How often do you have to report to the boardroom level? In light of the major attacks in 2017, have the Board of Directors become more responsive and shown a better understanding of the work you and your team do?
I report to Tanium’s executive leadership and board, in addition to working closely with executive leadership at our customers. In every case, boards are more focused on security, as a result of the increasing number of public breaches. The challenge for security leadership is how to present this data in an effective and meaningful way.
Education is one of the most important components of a successful interaction with the board. Most board members are not security experts, so you’ll need to spend some time with each member to ensure they understand and agree with the information you’ll be presenting. For example, I’ve spoken with specific board members about our risk management process to help ensure our approach is understood and aligned with their objectives.
Board members also want to understand major risks to the business and planned mitigations. To do this, my team relies on the FAIR risk assessment methodology, which assigns a frequency and dollar cost to risks. We then map mitigation activities to these risks and provide some sense for how much each investment will reduce the overall risk to the business.

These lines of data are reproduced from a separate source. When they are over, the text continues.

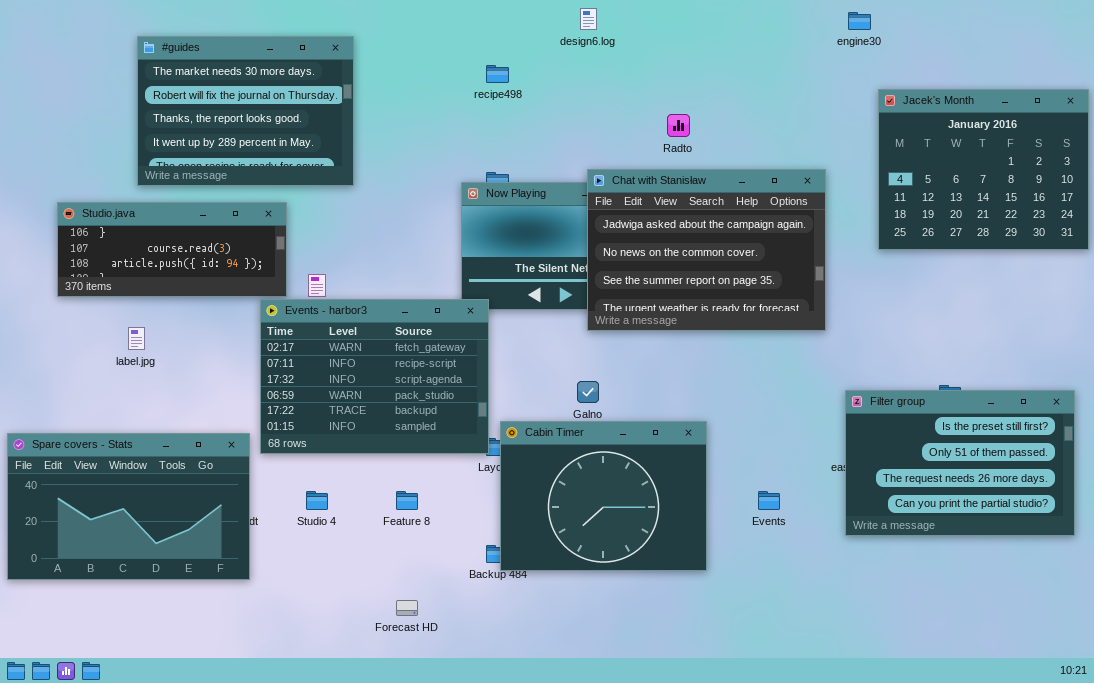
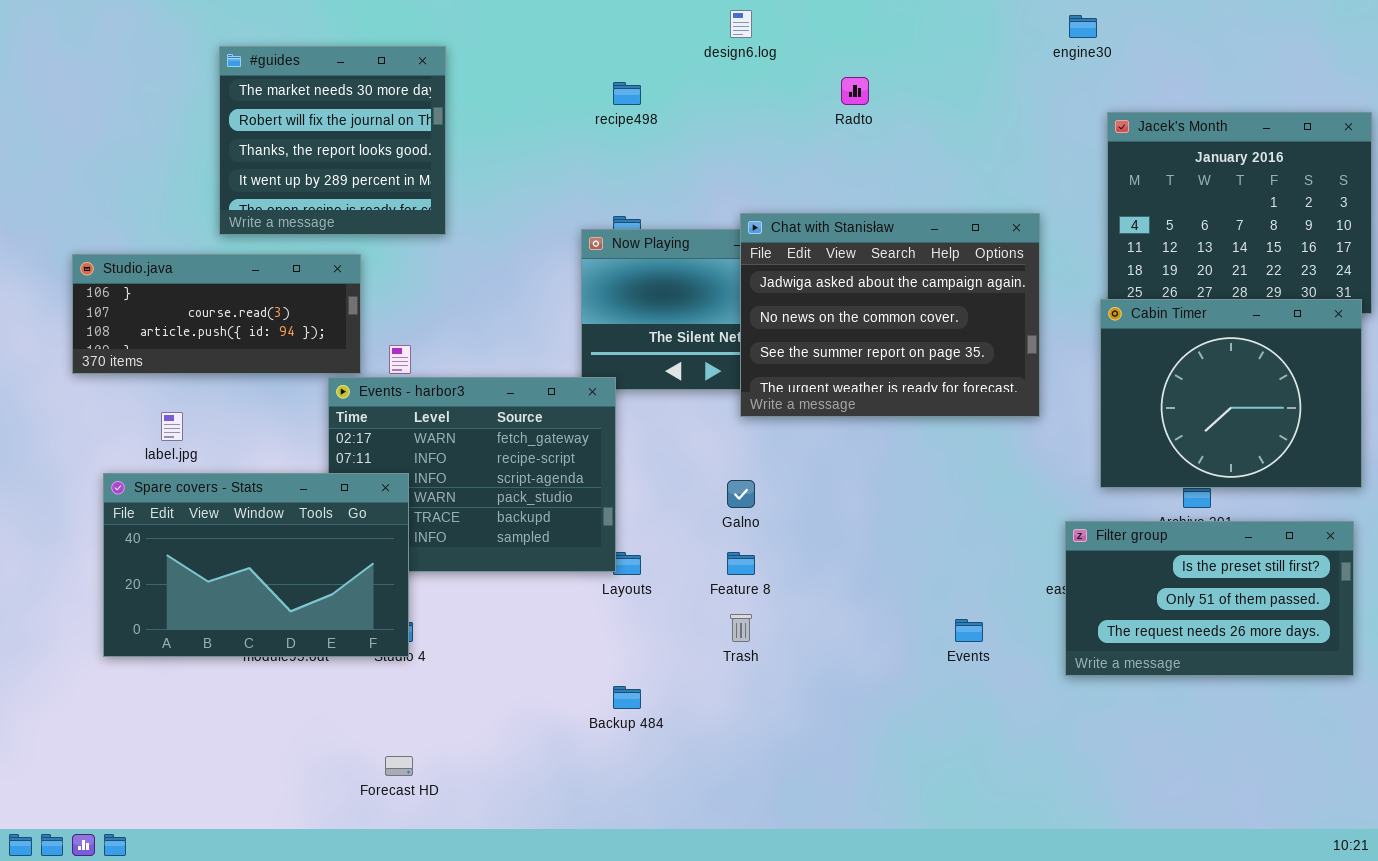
#guides: [137,36,354,186] -> [219,46,446,235], resized
Radto: [667,114,690,137] -> [841,77,869,105], moved
Filter group: [845,390,1075,536] -> [1065,521,1354,676], resized
Cabin Timer: [500,421,707,571] -> [1100,299,1362,488], moved
Spare covers - Stats: [7,433,250,580] -> [103,473,409,657], moved
Feature 8: [396,491,418,510] -> [727,552,755,575], moved
Forecast HD: [396,600,418,616] -> [385,756,413,776], moved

Finally, boards want metrics that communicate the overall state of the security program. Our team uses metrics, aligned with the NIST Cybersecurity Framework, to communicate our organisation’s maturity and effectiveness. Effective metrics should be directly related to risk of an incident and trend – either up or down – over time. Some of the most effective metrics we’ve used include mean time to patch critical vulnerabilities and the percentage of both unmanaged assets and endpoints that are not in compliance with our defined security baseline configuration. I rely on Tanium to collect these metrics.

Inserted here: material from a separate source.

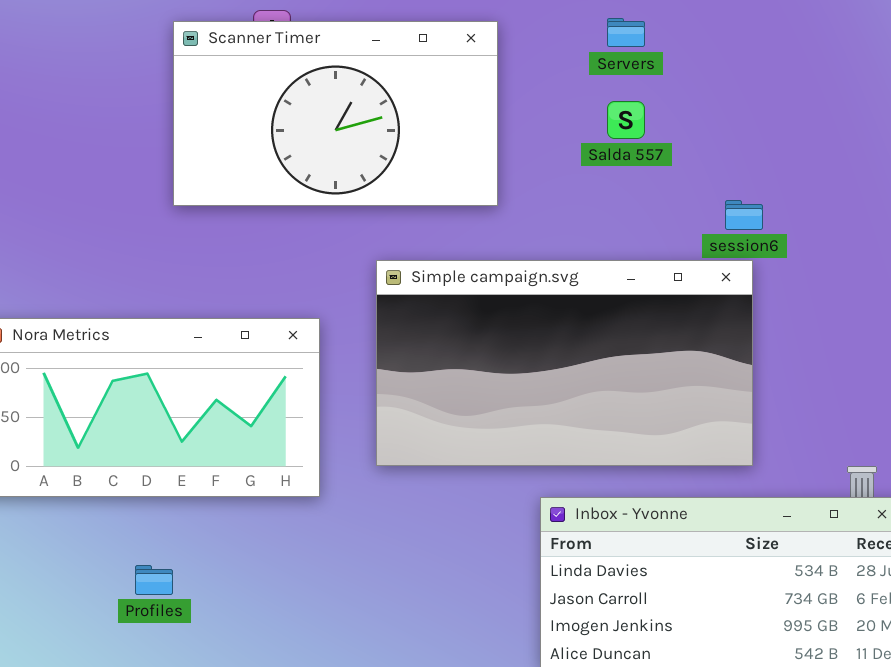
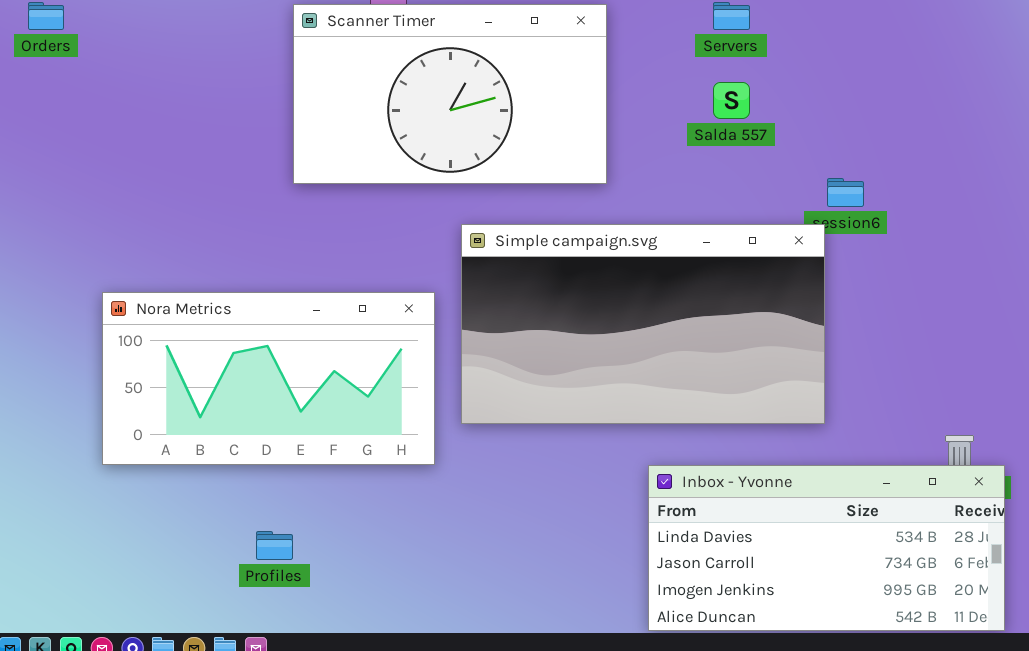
Simple campaign.svg: [376,260,753,466] -> [461,224,825,424], moved

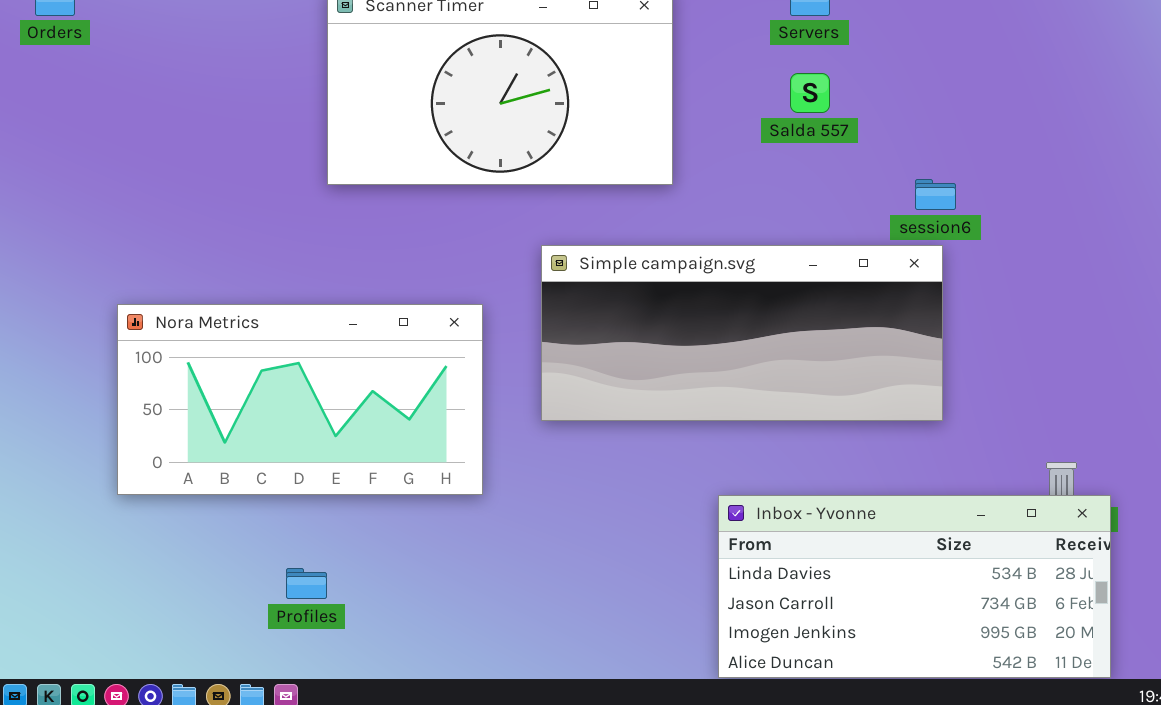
Simple campaign.svg: [461,224,825,424] -> [541,245,943,421], moved, resized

Social media is everywhere. So how much of it is a security issue in the workplace? Have you had to run training exercise plans for employees within your organisation?
Social media can be an ideal hunting ground for cybercriminals. The droves of data we post online can be used against us through targeted phishing attacks. By publishing details about our workplace or current occupation, hackers can personalise their approach to compromise our work email or device – whether through a fake email from the boss, or a bugged PDF from Harry in accounts claiming to have details of your upcoming bonus. Its important colleagues are aware of the risks, and are shown how to recognise malicious and untrustworthy emails.
At Tanium, training is incredibly important to us and we regularly conduct sessions with every member our staff to ensure that they are aware of potential pitfalls and solutions when it comes to addressing cyber threats.
It is important to remember there are two sides to every effective cyber defence. Well-prepared staff is one part: technological capability is another. Without modern tools in place to give you visibility and control over your network, you will inevitably face a breach.
What would be your No.1 piece of cybersecurity advice as we begin 2018?
Know your endpoints. You would be astonished at the number of organisations that don’t have clear visibility of their operating environment. In our experience, organisations do not manage or secure 15% to 20% of their endpoints simply because they don’t know they exist. It’s impossible to assess the risk or protect a device you don’t know exists.